Mark F. Grimwade ist Metallurge mit
vielen Jahren Industrieerfahrung. Seit
1966 Dozent der Fachrichtung Metallurgie und Konstruktionswerkstoffe am
Sir John Cass College of Science and
Technology, heute Teil der City of London Polytechnic, ist M. Grimwade gegenwärtig Dozent für Fertigungsmetallurgie.

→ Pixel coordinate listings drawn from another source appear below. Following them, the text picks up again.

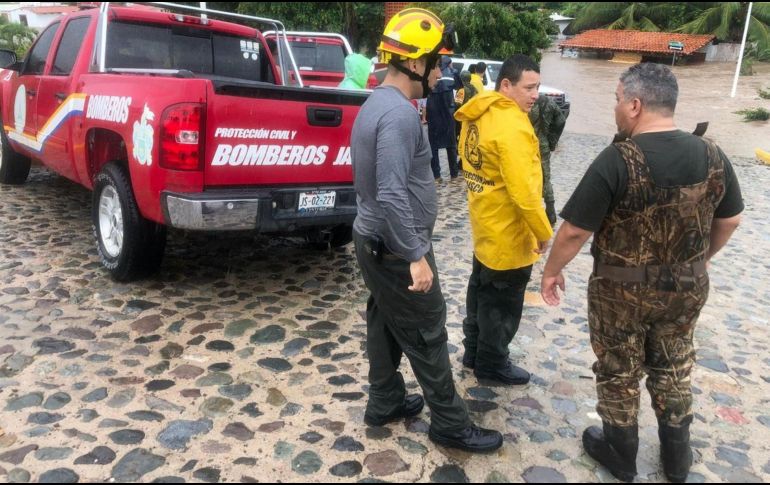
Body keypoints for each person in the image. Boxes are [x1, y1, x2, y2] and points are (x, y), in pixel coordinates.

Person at [540, 63, 744, 483]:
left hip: (621, 292)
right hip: (686, 288)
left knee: (619, 368)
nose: (615, 108)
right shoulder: (712, 154)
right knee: (673, 364)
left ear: (634, 105)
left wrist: (551, 272)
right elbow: (731, 219)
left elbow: (576, 230)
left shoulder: (617, 159)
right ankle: (676, 460)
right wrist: (702, 260)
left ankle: (620, 454)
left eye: (616, 100)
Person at [350, 7, 503, 453]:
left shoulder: (377, 103)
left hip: (375, 238)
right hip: (397, 246)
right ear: (415, 63)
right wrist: (416, 254)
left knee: (384, 316)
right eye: (437, 63)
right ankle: (451, 424)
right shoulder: (397, 115)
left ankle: (385, 401)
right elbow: (393, 192)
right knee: (427, 326)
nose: (442, 73)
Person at [454, 54, 554, 386]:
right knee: (502, 304)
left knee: (479, 292)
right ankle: (493, 363)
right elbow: (525, 192)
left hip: (485, 225)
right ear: (506, 85)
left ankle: (473, 352)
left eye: (538, 87)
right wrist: (543, 231)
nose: (535, 95)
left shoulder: (477, 113)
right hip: (509, 234)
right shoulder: (512, 125)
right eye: (529, 87)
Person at [529, 94, 567, 226]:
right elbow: (561, 120)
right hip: (543, 143)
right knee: (545, 177)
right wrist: (552, 139)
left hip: (526, 143)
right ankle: (550, 212)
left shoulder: (525, 101)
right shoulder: (548, 101)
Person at [427, 55, 462, 181]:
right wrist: (458, 104)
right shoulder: (452, 73)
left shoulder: (431, 72)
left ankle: (436, 175)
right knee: (451, 144)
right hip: (448, 111)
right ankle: (454, 174)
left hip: (433, 112)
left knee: (433, 145)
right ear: (448, 63)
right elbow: (460, 89)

Im Jahre 1971 wurde M.F. Grimwade
von Peter Gainsbury, Forschungsdirektor
der Worshipful Company of Goldsmiths,
gebeten, einen Kurs mit 24 Vorlesungen
über die Grundlagen der Metallurgie für
Gold- und Silberschmiede zu organisieren, und kam auf diese Weise mit
der Metallurgie der Edelmetalle und der
Arbeit der Goldschmiede in Berührung.
Im Verlauf der letzten Jahre nahm
Mark Grimwade die Aufgabe wahr, den
Studenten der Fachrichtung "Silversmithing and Jewellery" an der Sir John
Cass School of Art, City of London
Polytechnic, Vorlesungen über Metallurgie zu halten.